Si noti: l’umiltà cristiana non distrugge il nostro io e le energie individuali, ma le considera in rapporto a Dio ed allora non solo tutto vede nella sua vera entità e ne usa esattamente, ma tutto potenzia con la forza divina e soprannaturale, che ci fa esclamare: « Posso ogni cosa in Colui che mi conforta. ». Anche, la morale autonoma, oggi tanto acclamata, è una forma di questo amore di sé, Morir all’amore di Dio; essa:
a) dimentica che nè il nostro essere, né il nostro pensiero, né il nostro volere sono il centro della realtà;
b) dimentica che noi non creiamo, ma riconosciamo e dobbiamo liberamente applicare la legge del dovere;
c) dimentica che, al di sopra del dovere c’è l’amore
II. L’EGOISMO DEI SENSI. – Anche il gregge d’Epicuro parla e ciancia di amore; anzi accusa l’etica cristiana d’essere … la nemica dell’amor. Purtroppo il gregge d’Epicuro conosce soltanto l’egoismo furioso dei sensi. E’ solo la morale di Cristo che santifica l’amore, in quanto:
a) considera il matrimonio (e la famiglia) come qualcosa di sacro
nello stesso ordine naturale e come un sacramento nell’ordine soprannaturale;
b) indica nella verginità la vetta più sublime dell’amore. La verginità, infatti, non consiste solamente nell’assenza di colpe, quanto soprattutto in ciò che nessuna fibra del cuore non vibri che per Dio. Questo spiega che con la verginità furono sempre congiunte nei secoli le opere della carità, sia nel campo spirituale, come nel campo dei bisogni materiali.

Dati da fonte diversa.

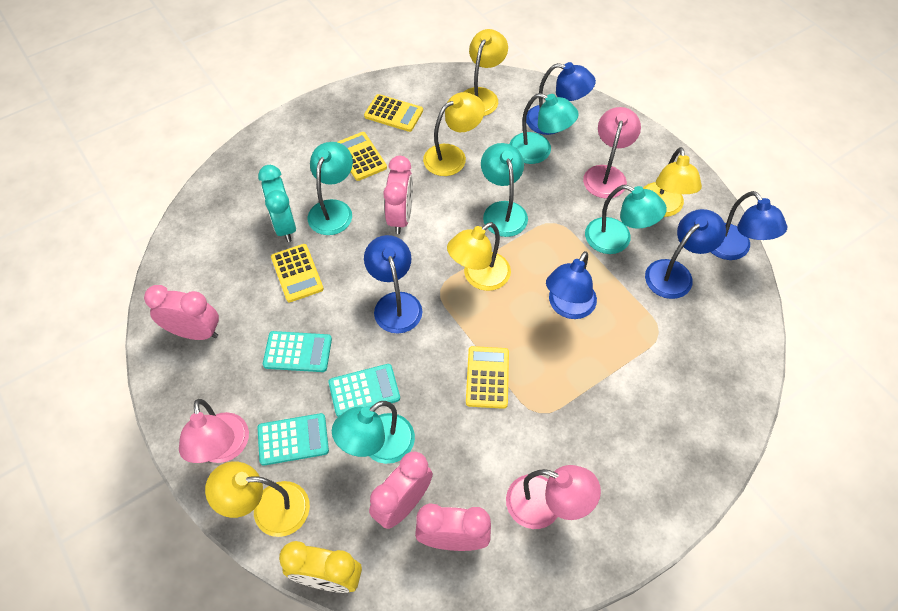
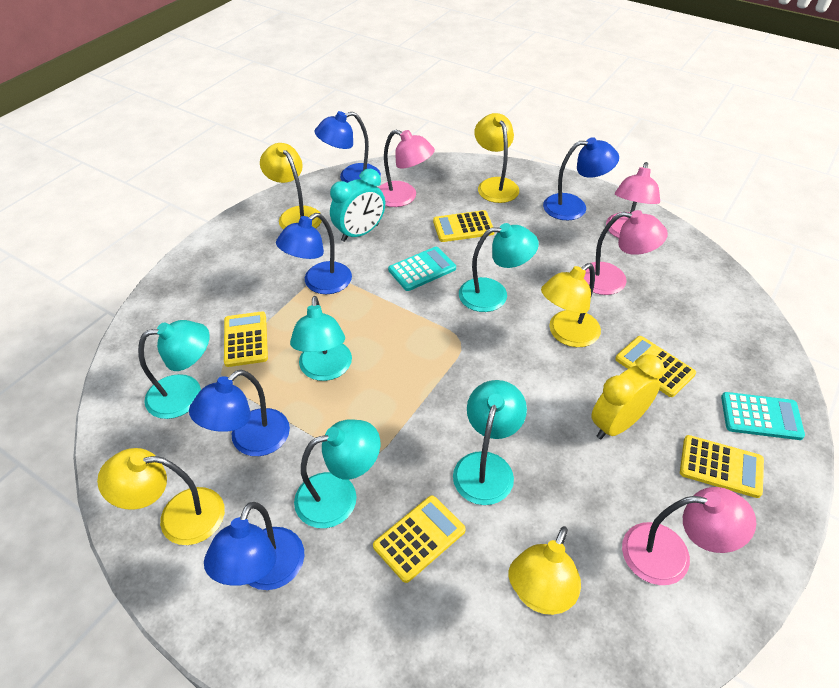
pink clock: [144,285,219,340] [369,452,433,529] [383,156,413,234] [415,503,491,551] = 4 -> none = 0
pink lamp: [179,399,249,463] [506,465,601,529] [583,107,641,199] = 3 -> [378,130,435,207] [584,210,668,295] [606,162,660,238] [622,487,756,585] = 4
turquoise calculator: [257,413,329,466] [263,331,332,372] [328,364,400,417] = 3 -> [388,247,456,291] [721,392,805,440] = 2
yellow calculator: [271,244,324,302] [338,132,387,181] [364,94,423,132] [466,346,509,409] = 4 -> [224,311,268,367] [373,495,466,583] [433,210,495,242] [615,336,696,397] [680,435,764,498] = 5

III. L’AVIDITA A DELLE RICCHEZZE. – Un altro conflitto si sviluppa tra l’amore all’oro e l’amore di Dio.
E’ errore enorme riporre il fine supremo nelle ricchezze, le quali non dànno la gioia, sono incerte e debbono essere abbandonate al momento della morte.

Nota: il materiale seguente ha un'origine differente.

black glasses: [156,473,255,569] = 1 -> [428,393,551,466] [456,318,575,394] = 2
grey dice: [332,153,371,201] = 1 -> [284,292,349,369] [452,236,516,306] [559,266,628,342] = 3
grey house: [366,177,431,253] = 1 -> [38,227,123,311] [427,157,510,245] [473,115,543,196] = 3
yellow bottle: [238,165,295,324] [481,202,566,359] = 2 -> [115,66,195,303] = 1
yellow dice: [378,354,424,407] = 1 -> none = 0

La morale cristiana non condanna la ricchezza, ma solo l’abuso di essa; non giustifica la trascuratezza dei doveri che ognuno ha a proposito delle sue necessità economiche, ma solo esclude il capovolgimento dei valori, ossia la sostituzione del dio danaro al Dio amore. Ecco perché Cristo proclama beati i poveri di spirito, quelli cioè che non hanno il cuore legato all’oro, ma a Dio; e chiama perfetti coloro che, per motivo di carità, rinunciano effettivamente a tutto. Nel primo, e specialmente nel secondo caso, la povertà evangelica — comandata o consigliata — si riduce ad un atto di amore per Dio e per il prossimo.

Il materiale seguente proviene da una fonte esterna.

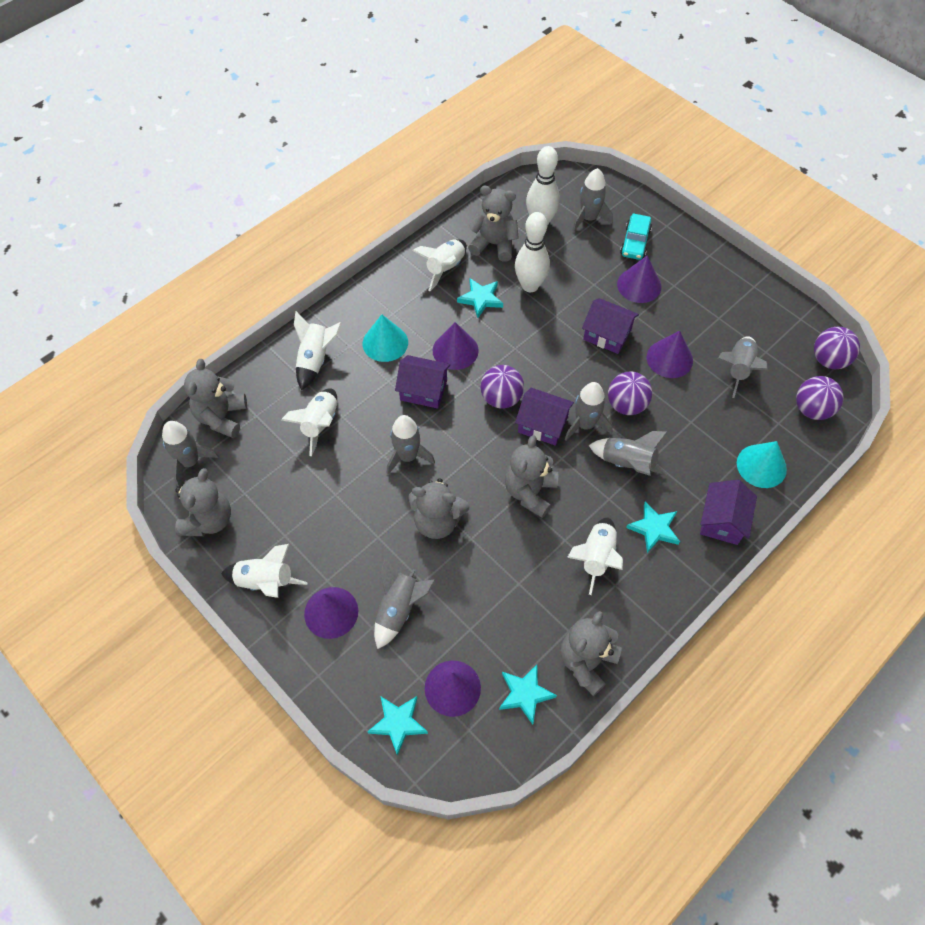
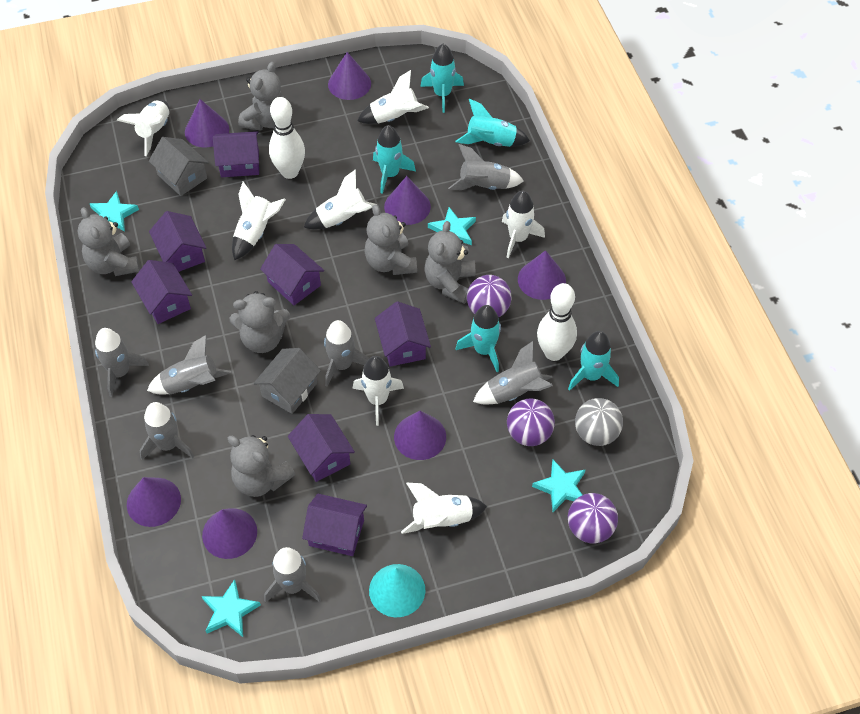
grey ball: none = 0 -> [575,398,623,446] = 1
grey house: none = 0 -> [149,137,209,196] [254,348,321,414] = 2
purple ball: [480,365,524,409] [608,372,652,415] [796,376,843,420] [814,326,860,369] = 4 -> [467,275,512,317] [507,398,555,446] [568,493,618,543] = 3
purple cone: [304,587,358,639] [425,661,481,717] [433,322,479,370] [617,255,661,303] [647,331,693,378] = 5 -> [127,477,181,527] [185,99,229,147] [202,508,257,559] [328,52,371,100] [384,176,431,225] [394,411,446,460] [518,250,566,300] = 7
purple house: [395,355,450,409] [515,388,574,446] [582,298,639,354] [700,480,757,545] = 4 -> [131,260,192,324] [149,211,206,272] [213,131,259,177] [260,244,324,305] [288,414,355,482] [302,494,367,556] [375,301,431,367] = 7
turquoise car: [620,213,652,260] = 1 -> none = 0
turquoise cone: [363,314,408,362] [737,441,787,488] = 2 -> [369,564,425,617] = 1
turquoise rocket: none = 0 -> [373,125,416,194] [420,44,464,113] [455,305,501,372] [456,99,530,147] [568,331,619,391] = 5
white rocket: [221,544,308,598] [281,388,337,456] [294,311,342,390] [412,239,467,291] [567,518,623,595] = 5 -> [117,100,169,156] [232,181,286,260] [304,169,377,230] [353,356,404,426] [357,70,429,124] [401,483,487,534] [502,191,545,258] = 7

IV. LE SCONFITTE. – In queste ed in altre battaglie tra l’amore di Dio e l’amore alle creature, vi sono spesso sconfitte dolorose, che si possono dividere in tre classi:
a) il peccato mortale, o violazione della legge morale in cosa grave, fatta con piena avvertenza della mente e col consenso deliberato della volontà. Il peccato mortale è la negazione dell’amore divino e ci toglie la grazia, facendoci degni dell’inferno;
b) il peccato veniale, o violazione della legge morale in cosa lieve, il che implica un raffreddamento nell’amore;
c) l’imperfezione, che non è un’offesa formale a Dio, ma consiste o nella trasgressione d’un consiglio, o nella violazione non colpevole d’un precetto.
Ogni peccato colpisce l’Amore, poiché: a) è la ribellione dei figli all’amore del Padre; b) è un’offesa all’amore di Gesù per noi; c) è una negazione dell’amore del prossimo; d) ed anche una negazione dell’amore che dobbiamo a noi stessi.
Vari sono i mezzi per evitare il peccato, specie la pratica della virtù, la mortificazione, la preghiera, i Sacramenti, la meditazione e l’esame di coscienza.
V. REDENZIONE E VITTORIA. – Nella lotta aspra tutti possiamo cadere per colpa nostra e solo il fariseismo impostore può indignarsi a freddo per i cosiddetti « scandali clericali Anche in questo caso doloroso, l’amore di Dio per noi:
a) non ci parla di disperazione, ma di redenzione, di perdono, di misericordia;
b) ha istituito il Sacramento della confessione;
c) esulta per la conversione del peccatore.